> _Do this_
Copy out the lines below with "County" in place of every "Region" and nothing else changed. Leave the pictures out.

━━━━━ Supplied records

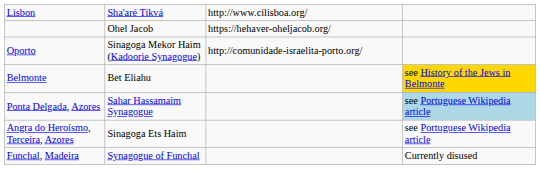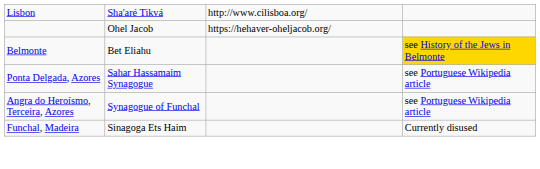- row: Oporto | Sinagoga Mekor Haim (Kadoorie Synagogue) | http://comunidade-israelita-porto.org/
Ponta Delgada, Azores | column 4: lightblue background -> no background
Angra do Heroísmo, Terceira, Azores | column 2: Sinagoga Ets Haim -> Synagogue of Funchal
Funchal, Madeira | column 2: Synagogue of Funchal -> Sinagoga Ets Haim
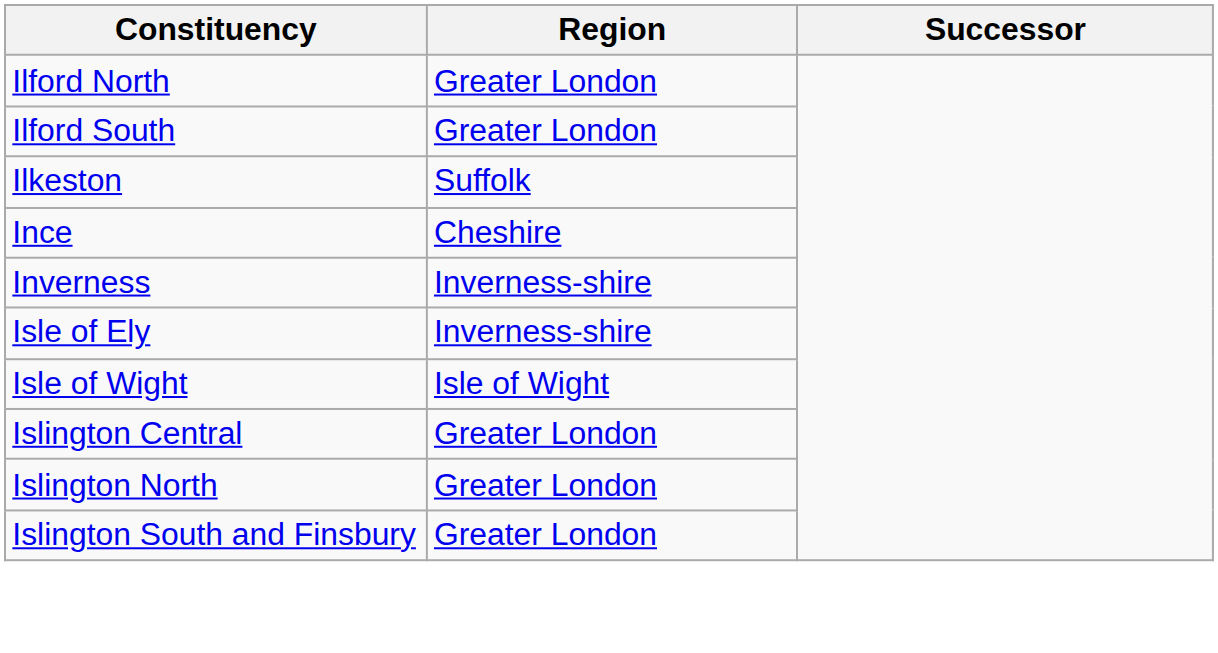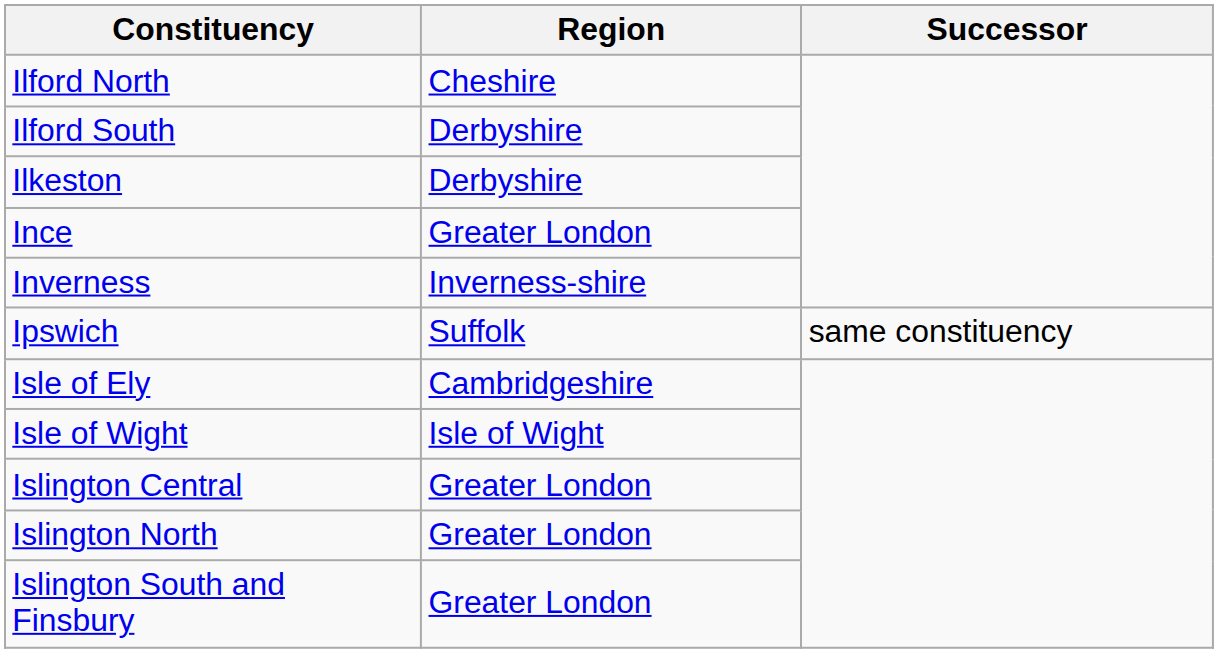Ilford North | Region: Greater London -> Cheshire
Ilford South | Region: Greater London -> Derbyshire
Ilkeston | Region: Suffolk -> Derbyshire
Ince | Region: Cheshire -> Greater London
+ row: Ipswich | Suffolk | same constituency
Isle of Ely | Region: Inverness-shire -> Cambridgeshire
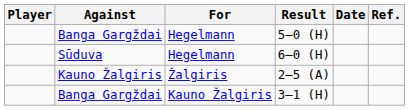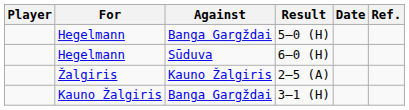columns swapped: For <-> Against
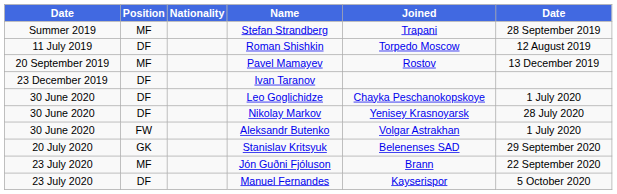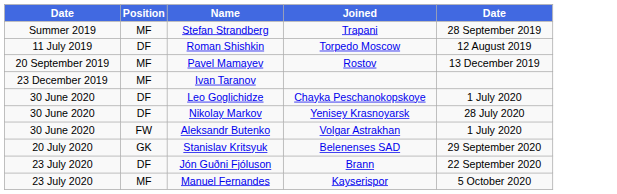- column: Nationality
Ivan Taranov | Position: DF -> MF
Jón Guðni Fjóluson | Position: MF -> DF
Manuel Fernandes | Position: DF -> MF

━━━━━━━━━━

> _Full solution_
- row: Oporto | Sinagoga Mekor Haim (Kadoorie Synagogue) | http://comunidade-israelita-porto.org/
Ponta Delgada, Azores | column 4: lightblue background -> no background
Angra do Heroísmo, Terceira, Azores | column 2: Sinagoga Ets Haim -> Synagogue of Funchal
Funchal, Madeira | column 2: Synagogue of Funchal -> Sinagoga Ets Haim
Ilford North | County: Greater London -> Cheshire
Ilford South | County: Greater London -> Derbyshire
Ilkeston | County: Suffolk -> Derbyshire
Ince | County: Cheshire -> Greater London
+ row: Ipswich | Suffolk | same constituency
Isle of Ely | County: Inverness-shire -> Cambridgeshire
columns swapped: For <-> Against
- column: Nationality
Ivan Taranov | Position: DF -> MF
Jón Guðni Fjóluson | Position: MF -> DF
Manuel Fernandes | Position: DF -> MF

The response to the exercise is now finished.